FIP - fonds d'investissement de proximité



Nés avec la loi Dutreil, les fonds d'investissement de proximité (FIP) sont venus compléter en 2003 le dispositif de soutien aux PME déjà en place avec les fonds communs de placement dans l'innovation (FCPI). Accessibles pendant deux périodes de l'année (voir encadré), les FIP permettent d'accéder au marché des sociétés non cotées dans un cadre fiscal favorable. Comme pour les Sicav, l'investissement est accessible avec un montant faible, et l'épargne est pilotée par un professionnel. Un pourcentage de 60 % de l'actif doit être investi dans des PME. Par contre, il n'existe aucune contrainte sur le solde du portefeuille.

Les principales différences entre FIP et FCPI ? Si, dans les deux cas, vos actifs sont essentiellement placés dans des PME, le FIP n'a pas de contrainte sectorielle mais une obligation d'investir dans quatre régions limitrophes. Autre exigence : 10 % au minimum de l'actif doivent être consacrés à des PME de moins de cinq ans, et jusqu'à 20 % pour le FIP "ISF".

Le capital est-il garanti ?

Non. Il existe même un risque de perte de capital très grand pour deux motifs. Un, il s'agit principalement d'un placement en actions. Deux, la mortalité des PME est plus élevée que celle des grandes entreprises. Certaines lignes du portefeuille peuvent ainsi être réduites à néant.

L'argent est-il disponible ?

Non. Ces produits sont très difficiles à céder avant leur terme. Du reste, pour conserver les avantages fiscaux, vous devez garder le fonds au moins cinq ans. Sauf cas de décès, d'invalidité ou de licenciement du porteur de parts ou de son conjoint soumis à imposition commune.

Combien ça rapporte ?

Difficile de se prononcer, les premiers millésimes des FIP n'étant pas échus. En investissant dans des sociétés plus matures que son cousin, le FCPI, votre espoir de gain est moins élevé. La performance devrait correspondre, à terme, à celle des actions.

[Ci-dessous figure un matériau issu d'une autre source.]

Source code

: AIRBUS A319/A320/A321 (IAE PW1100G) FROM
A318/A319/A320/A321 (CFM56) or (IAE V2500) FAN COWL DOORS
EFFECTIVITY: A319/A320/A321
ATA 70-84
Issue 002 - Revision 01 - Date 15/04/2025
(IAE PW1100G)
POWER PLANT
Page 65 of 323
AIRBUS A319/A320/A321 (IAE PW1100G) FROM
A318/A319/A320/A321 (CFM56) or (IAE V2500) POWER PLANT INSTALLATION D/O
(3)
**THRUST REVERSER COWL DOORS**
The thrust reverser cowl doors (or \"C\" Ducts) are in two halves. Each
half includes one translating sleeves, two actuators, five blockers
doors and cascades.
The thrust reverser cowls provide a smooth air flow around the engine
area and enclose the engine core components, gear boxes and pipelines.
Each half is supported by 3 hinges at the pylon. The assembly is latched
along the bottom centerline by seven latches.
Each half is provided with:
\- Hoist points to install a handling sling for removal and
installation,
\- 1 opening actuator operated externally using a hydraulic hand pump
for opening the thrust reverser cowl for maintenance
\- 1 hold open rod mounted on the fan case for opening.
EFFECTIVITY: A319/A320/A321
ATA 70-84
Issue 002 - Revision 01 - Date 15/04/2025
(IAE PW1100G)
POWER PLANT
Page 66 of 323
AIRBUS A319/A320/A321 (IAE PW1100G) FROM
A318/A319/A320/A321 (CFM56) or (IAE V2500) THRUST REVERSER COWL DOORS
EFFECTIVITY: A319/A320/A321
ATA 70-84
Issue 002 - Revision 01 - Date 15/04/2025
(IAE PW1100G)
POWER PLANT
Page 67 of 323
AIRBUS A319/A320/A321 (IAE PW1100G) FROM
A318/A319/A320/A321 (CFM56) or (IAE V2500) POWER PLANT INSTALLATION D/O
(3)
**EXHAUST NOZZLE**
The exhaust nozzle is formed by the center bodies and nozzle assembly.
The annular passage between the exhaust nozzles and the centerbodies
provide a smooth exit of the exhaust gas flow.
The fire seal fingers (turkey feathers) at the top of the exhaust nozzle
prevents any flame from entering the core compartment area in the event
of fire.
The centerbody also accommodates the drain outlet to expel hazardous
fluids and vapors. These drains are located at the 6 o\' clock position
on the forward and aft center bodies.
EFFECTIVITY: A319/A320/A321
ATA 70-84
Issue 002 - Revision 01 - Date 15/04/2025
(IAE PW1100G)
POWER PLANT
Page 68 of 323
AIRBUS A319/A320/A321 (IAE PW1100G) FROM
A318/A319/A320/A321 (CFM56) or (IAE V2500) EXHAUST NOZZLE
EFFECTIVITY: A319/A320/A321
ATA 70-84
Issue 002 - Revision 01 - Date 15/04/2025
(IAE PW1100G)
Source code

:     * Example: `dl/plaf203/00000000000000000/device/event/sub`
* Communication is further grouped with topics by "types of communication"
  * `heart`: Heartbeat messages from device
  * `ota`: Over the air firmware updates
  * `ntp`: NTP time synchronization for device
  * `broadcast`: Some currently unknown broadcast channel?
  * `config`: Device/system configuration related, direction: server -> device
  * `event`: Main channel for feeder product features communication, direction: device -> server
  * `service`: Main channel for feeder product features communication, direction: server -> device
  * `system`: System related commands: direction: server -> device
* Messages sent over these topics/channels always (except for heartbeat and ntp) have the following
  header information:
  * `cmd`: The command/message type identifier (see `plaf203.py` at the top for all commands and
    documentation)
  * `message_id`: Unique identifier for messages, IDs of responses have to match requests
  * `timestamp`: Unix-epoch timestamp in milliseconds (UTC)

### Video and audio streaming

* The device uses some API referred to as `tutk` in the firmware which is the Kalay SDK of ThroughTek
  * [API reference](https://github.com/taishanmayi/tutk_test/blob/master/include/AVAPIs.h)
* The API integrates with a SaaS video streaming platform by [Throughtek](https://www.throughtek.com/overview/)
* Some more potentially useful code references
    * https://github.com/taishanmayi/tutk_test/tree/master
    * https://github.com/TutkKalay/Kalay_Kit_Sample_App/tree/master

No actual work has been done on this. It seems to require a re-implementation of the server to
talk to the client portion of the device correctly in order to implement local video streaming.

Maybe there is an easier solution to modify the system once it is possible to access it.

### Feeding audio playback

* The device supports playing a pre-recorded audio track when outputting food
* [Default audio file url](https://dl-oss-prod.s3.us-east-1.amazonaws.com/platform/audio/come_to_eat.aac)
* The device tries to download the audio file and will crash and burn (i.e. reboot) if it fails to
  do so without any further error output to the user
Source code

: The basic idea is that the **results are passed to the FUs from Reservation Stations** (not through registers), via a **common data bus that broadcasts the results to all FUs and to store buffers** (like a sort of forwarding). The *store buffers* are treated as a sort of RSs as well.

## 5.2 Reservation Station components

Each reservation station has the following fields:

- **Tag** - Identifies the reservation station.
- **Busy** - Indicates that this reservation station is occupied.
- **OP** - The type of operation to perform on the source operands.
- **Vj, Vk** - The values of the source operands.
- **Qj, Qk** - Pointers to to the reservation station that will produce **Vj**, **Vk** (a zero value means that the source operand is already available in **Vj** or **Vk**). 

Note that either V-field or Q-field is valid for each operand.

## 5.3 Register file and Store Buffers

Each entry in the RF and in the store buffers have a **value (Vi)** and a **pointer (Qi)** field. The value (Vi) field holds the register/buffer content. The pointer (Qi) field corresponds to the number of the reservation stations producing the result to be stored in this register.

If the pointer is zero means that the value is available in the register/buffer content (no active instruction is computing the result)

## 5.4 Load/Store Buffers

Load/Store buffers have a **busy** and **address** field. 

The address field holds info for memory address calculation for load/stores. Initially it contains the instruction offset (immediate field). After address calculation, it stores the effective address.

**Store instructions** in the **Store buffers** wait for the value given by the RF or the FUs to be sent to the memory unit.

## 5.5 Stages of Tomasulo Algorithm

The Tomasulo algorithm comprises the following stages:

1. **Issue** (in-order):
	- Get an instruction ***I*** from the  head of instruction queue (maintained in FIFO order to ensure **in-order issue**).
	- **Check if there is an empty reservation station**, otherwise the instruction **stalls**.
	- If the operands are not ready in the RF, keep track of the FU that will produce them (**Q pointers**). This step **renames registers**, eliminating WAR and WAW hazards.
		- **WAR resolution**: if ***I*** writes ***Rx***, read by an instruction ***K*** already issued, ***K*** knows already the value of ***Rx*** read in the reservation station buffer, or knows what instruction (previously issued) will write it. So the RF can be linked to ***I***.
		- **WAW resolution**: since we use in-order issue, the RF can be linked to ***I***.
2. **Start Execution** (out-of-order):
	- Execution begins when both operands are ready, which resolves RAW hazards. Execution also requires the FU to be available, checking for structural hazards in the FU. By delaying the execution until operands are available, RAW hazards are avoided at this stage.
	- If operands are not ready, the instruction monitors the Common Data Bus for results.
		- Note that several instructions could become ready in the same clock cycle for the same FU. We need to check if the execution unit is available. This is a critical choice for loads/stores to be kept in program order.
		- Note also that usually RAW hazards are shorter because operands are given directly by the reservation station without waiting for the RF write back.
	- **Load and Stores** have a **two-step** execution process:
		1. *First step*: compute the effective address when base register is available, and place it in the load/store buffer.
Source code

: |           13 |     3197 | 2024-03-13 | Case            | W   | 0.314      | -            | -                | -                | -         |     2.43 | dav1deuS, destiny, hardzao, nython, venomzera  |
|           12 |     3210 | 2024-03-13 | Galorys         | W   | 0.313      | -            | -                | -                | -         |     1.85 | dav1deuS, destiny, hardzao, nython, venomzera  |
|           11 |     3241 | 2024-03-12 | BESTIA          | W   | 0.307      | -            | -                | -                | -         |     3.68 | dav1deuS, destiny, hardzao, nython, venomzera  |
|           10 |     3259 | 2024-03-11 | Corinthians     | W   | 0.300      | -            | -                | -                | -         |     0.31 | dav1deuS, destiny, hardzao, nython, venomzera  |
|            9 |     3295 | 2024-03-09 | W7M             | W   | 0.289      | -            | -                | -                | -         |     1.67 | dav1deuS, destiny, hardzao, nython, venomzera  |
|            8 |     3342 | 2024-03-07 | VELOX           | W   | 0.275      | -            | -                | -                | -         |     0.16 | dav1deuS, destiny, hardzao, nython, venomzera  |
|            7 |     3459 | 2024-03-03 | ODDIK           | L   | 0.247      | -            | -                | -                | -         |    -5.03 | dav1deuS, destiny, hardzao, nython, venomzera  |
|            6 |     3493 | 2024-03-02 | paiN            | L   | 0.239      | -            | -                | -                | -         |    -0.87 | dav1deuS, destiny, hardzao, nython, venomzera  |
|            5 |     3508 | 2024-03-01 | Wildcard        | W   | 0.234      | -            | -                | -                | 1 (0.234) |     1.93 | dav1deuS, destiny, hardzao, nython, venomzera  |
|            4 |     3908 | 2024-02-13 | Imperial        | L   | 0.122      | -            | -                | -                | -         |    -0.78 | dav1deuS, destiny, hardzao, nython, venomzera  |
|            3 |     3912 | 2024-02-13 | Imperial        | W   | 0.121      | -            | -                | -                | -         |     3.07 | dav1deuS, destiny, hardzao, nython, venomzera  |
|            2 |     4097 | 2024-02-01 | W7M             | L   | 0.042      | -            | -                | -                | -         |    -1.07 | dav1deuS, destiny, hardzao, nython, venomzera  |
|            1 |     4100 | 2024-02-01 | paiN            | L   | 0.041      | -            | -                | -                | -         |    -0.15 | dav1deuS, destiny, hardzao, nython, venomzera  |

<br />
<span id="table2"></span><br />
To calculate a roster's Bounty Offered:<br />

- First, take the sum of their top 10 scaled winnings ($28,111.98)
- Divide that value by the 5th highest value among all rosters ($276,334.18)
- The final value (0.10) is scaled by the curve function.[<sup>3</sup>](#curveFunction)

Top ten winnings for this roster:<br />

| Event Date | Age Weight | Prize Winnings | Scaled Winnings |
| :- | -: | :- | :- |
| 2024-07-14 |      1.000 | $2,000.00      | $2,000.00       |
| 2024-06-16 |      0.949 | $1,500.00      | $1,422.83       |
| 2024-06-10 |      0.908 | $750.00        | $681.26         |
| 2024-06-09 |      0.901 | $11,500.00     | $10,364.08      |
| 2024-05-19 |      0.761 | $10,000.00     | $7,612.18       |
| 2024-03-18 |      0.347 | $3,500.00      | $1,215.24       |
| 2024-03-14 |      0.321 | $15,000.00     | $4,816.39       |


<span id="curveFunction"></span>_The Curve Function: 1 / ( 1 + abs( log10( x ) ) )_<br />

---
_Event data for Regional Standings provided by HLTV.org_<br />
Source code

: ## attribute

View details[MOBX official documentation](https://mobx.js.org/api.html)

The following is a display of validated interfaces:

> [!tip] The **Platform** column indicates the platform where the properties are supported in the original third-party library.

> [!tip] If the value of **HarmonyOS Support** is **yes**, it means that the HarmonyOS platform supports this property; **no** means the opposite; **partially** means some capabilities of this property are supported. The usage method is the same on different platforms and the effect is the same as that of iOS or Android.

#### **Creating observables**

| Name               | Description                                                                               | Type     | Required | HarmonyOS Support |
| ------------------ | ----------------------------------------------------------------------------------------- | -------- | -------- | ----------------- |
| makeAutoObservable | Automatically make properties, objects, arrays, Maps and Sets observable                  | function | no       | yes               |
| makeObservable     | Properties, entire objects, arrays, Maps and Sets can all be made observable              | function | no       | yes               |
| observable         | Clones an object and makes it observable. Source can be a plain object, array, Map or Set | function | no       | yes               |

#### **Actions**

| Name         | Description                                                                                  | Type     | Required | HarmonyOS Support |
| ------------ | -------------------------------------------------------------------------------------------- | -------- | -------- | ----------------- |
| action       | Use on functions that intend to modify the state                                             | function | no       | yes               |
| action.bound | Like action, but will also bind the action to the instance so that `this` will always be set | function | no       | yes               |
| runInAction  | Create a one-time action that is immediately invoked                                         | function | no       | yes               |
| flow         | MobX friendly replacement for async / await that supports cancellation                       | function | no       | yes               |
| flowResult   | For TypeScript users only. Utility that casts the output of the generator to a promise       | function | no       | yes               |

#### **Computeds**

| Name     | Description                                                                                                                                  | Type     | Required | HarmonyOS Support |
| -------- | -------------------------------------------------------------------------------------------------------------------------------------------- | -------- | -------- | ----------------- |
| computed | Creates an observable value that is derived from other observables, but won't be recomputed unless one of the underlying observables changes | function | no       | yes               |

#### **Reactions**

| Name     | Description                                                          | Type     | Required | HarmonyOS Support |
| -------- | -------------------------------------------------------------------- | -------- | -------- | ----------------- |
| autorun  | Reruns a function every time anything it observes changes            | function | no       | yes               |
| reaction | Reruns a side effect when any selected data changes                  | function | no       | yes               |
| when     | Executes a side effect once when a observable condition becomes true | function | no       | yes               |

Quelle est la règle fiscale ?

A l'entrée, l'avantage fiscal permet de réduire ses impôts, l'année suivant la souscription, de 25 % de son investissement, frais d'entrée inclus, pris en compte dans la limite de 12 000 euros pour un célibataire et de 24 000 euros pour un couple. Soit un gain maximal respectif de 3 000 (12 000 x 25 %) et de 6 000 (24 000 x 25 %) euros. Attention, les FIP entrent dans le calcul du plafond global des niches fiscales. De plus, à compter de 2011, la réduction d'impôt devrait passer à 22 %. Au bout de cinq ans, la plus-value est exonérée d'impôt, mais reste soumise aux 12,1 % (12,3 % en 2011) de prélèvements sociaux. Certains FIP "ISF" permettent une réduction de l'impôt de solidarité sur la fortune, égale à 50 % des sommes investies mais est plafonnée à 20 000 euros.

Où souscrire ?

La centaine de FIP constitués chaque année sont accessibles auprès de réseaux bancaires, de conseillers en gestion de patrimoine, ou de plates-formes en ligne spécialisées comme best-fcpi.com, mes-fcpi.com, hedios.com ou hausmann-patrimoine.fr.

Notre avis

La crise économique devrait encore toucher les PME en 2011

Durée recommandée : dix ans

Risque de perte sur un an : 50 %

PRATIQUE

Deux rendez-vous annuels

La campagne traditionnelle de commercialisation des FIP, tout comme des FCPI, a lieu à l'automne. L'avantage fiscal est alors de réduire son impôt sur le revenu. Mais depuis la loi Travail, emploi et pouvoir d'achat d'août 2007, certains FIP ou FCPI permettent d'obtenir une réduction à l'impôt de solidarité sur la fortune (ISF). Si quelques FIP "ISF" sont disponibles en fin d'année, la plupart sont commercialisés de mars à juin. Avant le 15 juin précisément, date de remise de la déclaration ISF. Rappel : la réduction à l'ISF peut être cumulée avec celle de l'impôt sur le revenu. Mais il faut pour cela deux souscriptions distinctes.